Legisladores empujan el proyecto ante déficit millonario
El senador estatal Scott Surovell, líder demócrata en el Senado de Virginia, argumenta que Fairfax enfrenta un déficit de $300 millones y mantiene la tasa de impuestos a la propiedad más alta del norte de Virginia. Surovell señala que los métodos tradicionales de desarrollo económico ya no son suficientes y pone como ejemplo el éxito del MGM National Harbor en Maryland.
“Fairfax County necesita una estrategia económica diferente. Las oficinas comerciales ya no funcionan”, afirmó.
El proyecto de ley original se enfocaba en Tysons, pero la versión actual permite que el casino se construya en cualquier lugar del condado, siempre que forme parte de un desarrollo de entretenimiento de uso mixto de 1.5 millones de pies cuadrados.
Residentes y líderes locales alzan la voz
Lynne Mulston, de la coalición No Fairfax Casino, lidera la oposición y asegura que los residentes no necesitan ni desean un casino. “Nadie pidió esto excepto los políticos que presentaron la ley y el desarrollador que se beneficiará”, sostuvo Mulston. La coalición cita una encuesta de Freedom Virginia que muestra que una “supermayoría” de los residentes rechaza el proyecto.

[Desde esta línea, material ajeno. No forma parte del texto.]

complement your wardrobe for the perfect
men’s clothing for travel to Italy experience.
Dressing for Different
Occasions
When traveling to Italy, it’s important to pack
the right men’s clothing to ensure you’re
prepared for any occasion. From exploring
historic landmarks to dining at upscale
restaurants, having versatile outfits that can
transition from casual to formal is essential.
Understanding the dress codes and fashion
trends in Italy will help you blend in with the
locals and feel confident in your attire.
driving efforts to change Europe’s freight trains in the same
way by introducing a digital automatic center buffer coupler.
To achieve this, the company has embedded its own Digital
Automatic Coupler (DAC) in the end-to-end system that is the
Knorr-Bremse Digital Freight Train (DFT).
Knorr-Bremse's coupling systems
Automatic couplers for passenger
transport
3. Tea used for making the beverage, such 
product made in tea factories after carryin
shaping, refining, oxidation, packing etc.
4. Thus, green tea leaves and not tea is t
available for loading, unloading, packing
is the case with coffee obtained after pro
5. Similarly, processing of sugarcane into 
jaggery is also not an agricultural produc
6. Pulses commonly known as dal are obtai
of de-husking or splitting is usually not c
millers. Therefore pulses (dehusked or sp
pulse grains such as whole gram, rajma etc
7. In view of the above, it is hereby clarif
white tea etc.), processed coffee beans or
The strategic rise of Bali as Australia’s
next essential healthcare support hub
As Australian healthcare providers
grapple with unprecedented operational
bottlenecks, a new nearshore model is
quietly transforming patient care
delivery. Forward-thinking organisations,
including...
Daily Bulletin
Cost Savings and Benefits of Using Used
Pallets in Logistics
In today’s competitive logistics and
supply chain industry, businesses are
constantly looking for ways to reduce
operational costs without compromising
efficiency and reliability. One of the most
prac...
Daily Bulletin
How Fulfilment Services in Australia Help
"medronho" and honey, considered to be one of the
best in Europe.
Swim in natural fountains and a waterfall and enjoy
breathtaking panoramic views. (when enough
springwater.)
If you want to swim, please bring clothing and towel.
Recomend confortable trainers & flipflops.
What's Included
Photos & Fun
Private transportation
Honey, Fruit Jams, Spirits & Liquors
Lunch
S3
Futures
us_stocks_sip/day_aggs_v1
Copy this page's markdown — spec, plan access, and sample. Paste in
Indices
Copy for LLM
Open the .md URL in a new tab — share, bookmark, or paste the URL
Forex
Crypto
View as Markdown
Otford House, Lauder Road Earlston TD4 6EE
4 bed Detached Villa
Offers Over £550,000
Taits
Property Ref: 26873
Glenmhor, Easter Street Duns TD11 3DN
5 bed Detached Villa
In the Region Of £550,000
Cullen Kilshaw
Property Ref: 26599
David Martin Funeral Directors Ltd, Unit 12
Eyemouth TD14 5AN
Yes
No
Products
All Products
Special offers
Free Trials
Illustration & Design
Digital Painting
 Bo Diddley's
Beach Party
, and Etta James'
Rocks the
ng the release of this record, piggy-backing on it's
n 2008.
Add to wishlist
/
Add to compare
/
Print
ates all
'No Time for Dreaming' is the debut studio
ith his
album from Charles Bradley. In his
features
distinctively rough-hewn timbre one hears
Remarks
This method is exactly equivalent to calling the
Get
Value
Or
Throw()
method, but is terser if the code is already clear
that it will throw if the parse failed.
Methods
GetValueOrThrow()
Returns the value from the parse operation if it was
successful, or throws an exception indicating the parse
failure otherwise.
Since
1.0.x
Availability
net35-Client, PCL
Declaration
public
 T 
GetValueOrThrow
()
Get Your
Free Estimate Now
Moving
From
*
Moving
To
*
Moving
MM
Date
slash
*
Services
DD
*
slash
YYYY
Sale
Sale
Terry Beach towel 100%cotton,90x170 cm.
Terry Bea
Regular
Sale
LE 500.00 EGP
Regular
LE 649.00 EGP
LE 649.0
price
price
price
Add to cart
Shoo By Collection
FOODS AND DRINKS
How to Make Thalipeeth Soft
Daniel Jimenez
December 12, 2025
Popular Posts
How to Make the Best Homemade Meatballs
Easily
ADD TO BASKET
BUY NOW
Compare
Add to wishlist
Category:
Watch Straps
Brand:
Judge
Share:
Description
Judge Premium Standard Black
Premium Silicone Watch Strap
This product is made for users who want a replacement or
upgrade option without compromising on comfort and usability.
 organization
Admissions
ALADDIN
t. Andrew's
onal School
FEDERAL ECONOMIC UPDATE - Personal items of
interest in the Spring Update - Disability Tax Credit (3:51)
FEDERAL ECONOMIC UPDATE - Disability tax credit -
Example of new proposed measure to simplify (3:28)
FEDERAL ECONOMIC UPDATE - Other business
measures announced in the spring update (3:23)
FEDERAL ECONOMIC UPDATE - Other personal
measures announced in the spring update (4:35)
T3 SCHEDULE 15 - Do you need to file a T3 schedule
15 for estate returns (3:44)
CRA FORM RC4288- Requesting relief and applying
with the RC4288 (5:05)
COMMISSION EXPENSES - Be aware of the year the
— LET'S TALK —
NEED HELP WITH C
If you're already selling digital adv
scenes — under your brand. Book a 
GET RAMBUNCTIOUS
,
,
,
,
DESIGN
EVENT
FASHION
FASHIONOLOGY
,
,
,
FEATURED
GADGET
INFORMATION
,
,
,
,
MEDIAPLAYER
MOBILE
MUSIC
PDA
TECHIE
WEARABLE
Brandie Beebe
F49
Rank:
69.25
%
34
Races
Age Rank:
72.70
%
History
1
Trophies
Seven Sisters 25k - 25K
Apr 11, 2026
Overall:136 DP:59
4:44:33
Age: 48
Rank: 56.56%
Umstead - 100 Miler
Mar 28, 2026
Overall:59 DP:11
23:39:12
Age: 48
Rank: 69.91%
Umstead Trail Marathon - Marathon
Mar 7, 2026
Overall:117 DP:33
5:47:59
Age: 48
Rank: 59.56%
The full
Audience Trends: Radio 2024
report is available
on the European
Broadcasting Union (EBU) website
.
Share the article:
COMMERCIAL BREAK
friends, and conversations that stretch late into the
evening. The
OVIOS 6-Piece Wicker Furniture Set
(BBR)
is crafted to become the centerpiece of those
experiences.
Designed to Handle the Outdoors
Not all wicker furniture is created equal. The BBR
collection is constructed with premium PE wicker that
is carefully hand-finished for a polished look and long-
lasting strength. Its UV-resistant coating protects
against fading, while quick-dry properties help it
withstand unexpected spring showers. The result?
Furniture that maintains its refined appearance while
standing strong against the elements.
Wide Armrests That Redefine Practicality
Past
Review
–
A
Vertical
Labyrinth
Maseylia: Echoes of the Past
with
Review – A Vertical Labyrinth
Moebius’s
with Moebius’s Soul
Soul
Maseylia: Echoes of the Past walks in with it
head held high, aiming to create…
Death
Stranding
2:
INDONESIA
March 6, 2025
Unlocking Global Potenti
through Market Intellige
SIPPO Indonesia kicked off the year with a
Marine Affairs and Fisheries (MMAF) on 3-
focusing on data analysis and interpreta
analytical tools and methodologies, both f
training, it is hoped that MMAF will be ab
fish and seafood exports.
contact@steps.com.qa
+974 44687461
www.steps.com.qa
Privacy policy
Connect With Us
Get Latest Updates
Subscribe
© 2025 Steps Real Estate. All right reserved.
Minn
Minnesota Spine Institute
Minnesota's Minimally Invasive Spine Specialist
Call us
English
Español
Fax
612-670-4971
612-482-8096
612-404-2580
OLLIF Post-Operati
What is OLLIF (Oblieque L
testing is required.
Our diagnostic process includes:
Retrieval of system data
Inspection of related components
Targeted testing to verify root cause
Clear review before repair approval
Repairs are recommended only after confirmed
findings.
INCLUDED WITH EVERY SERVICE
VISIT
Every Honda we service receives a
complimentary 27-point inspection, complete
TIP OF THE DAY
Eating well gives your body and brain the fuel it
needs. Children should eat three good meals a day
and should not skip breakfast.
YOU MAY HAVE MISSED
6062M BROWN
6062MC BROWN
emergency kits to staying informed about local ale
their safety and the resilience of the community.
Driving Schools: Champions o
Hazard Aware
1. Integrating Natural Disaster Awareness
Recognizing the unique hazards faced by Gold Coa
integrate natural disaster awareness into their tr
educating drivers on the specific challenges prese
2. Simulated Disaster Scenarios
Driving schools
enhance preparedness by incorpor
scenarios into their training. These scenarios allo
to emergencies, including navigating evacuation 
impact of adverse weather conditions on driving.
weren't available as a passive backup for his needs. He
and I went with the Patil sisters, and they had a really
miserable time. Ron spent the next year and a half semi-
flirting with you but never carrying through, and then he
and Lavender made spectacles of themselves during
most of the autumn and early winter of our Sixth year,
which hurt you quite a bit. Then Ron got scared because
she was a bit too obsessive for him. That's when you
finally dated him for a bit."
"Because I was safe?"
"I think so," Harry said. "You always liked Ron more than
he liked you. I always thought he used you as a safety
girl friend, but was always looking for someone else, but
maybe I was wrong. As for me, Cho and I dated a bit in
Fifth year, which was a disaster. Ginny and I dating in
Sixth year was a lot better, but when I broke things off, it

El delegado Rip Sullivan, de Fairfax, coincide en que la cuestión ha movilizado a la comunidad como pocas veces antes. Otros demócratas, como la senadora Jennifer Boysko y la delegada Holly Seibold, destacan que el mercado inmobiliario comercial de Tysons está estable y que la tasa de vacantes de oficinas bajó a 20% en 2025, por debajo del promedio del área metropolitana de Washington DC.
Posibles beneficios fiscales vs impactos sociales
Los defensores del casino argumentan que el proyecto podría generar ingresos fiscales adicionales y reactivar la economía local. Surovell señaló que los opositores, principalmente residentes de McLean, Great Falls y Reston, muestran un enfoque de “NIMBY” (Not In My Backyard, “No en mi patio trasero”) que no se basa en la realidad.
Por su parte, los críticos alertan sobre mayores congestiones viales, riesgos de adicción al juego y la concentración de beneficios en manos de desarrolladores privados, mientras que la calidad de vida de los vecinos podría verse afectada.
Camino legislativo y referéndum futuro
Si el proyecto de ley supera el Senado, aún deberá pasar por la Cámara de Delegados, donde legislaciones similares se estancaron el año pasado. En caso de aprobarse y ser firmado por la gobernadora Abigail Spanberger, la decisión final recaería en los votantes de Fairfax mediante un referéndum.
El debate sobre el casino en Fairfax refleja la tensión entre la necesidad de nuevos ingresos fiscales y la preocupación por los efectos sociales y comunitarios. Con residentes organizados y legisladores divididos, el futuro del proyecto dependerá tanto del resultado en la legislatura como de la voz de los votantes en el condado.